Structured pose outputs

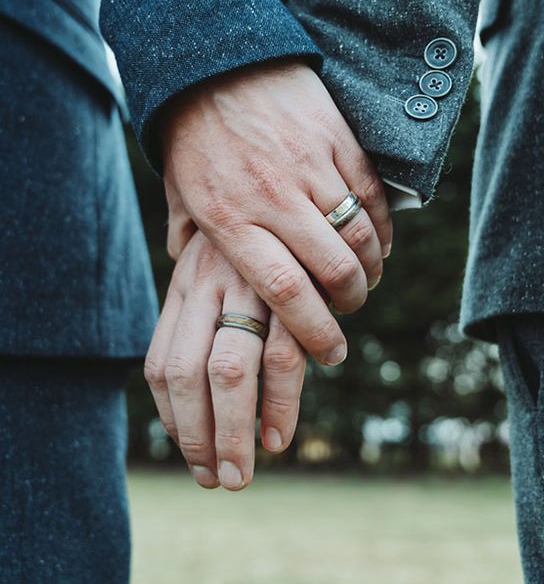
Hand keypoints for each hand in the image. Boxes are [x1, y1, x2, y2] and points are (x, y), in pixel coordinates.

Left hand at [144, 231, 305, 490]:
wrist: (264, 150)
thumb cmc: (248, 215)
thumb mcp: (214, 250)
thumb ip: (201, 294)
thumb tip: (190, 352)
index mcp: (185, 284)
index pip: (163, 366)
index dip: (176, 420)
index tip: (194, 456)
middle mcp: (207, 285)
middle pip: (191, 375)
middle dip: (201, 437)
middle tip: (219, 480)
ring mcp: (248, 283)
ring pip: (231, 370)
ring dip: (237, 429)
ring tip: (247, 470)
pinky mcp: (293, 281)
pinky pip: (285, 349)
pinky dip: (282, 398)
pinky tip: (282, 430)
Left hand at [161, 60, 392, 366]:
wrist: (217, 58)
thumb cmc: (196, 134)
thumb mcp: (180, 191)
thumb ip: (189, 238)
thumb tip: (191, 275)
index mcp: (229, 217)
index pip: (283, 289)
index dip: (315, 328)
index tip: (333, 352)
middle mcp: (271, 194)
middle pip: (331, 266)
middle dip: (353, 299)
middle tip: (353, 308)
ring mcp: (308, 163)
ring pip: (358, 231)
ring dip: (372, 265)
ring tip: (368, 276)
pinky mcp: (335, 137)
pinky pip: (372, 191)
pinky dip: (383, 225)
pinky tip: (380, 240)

* * *

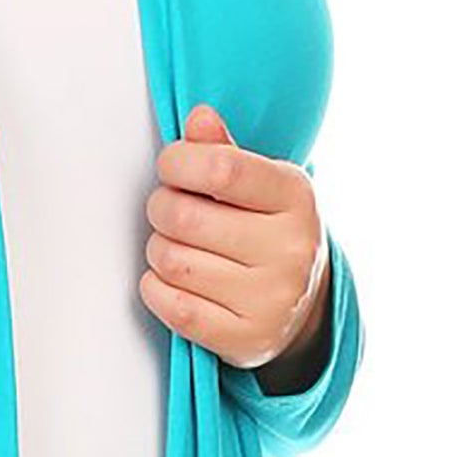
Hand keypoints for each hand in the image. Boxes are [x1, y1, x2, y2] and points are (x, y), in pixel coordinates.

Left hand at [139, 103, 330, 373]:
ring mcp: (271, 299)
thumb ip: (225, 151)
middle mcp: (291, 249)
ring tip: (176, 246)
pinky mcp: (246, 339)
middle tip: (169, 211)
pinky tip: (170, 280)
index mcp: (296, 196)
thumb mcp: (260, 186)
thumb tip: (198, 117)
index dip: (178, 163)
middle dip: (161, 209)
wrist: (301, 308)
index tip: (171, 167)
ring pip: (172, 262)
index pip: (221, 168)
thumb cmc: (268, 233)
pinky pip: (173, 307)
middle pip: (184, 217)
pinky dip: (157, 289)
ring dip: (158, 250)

_YOUR GOAL:_
Retype the entries above exactly, but only from the line containing "thumb mcp: (180, 191)" through the line containing "ring mcp: (308, 163)", both included.

_SOLUTION TO THE EXERCISE:_
thumb mcp: (180, 191)
thumb ip: (189, 238)
thumb tip: (191, 275)
index mcp: (229, 217)
index pip: (283, 289)
index dip: (315, 328)
index tip: (333, 352)
middle mcp: (271, 194)
middle pip: (331, 266)
middle dip: (353, 299)
middle tip: (353, 308)
ring mcp: (308, 163)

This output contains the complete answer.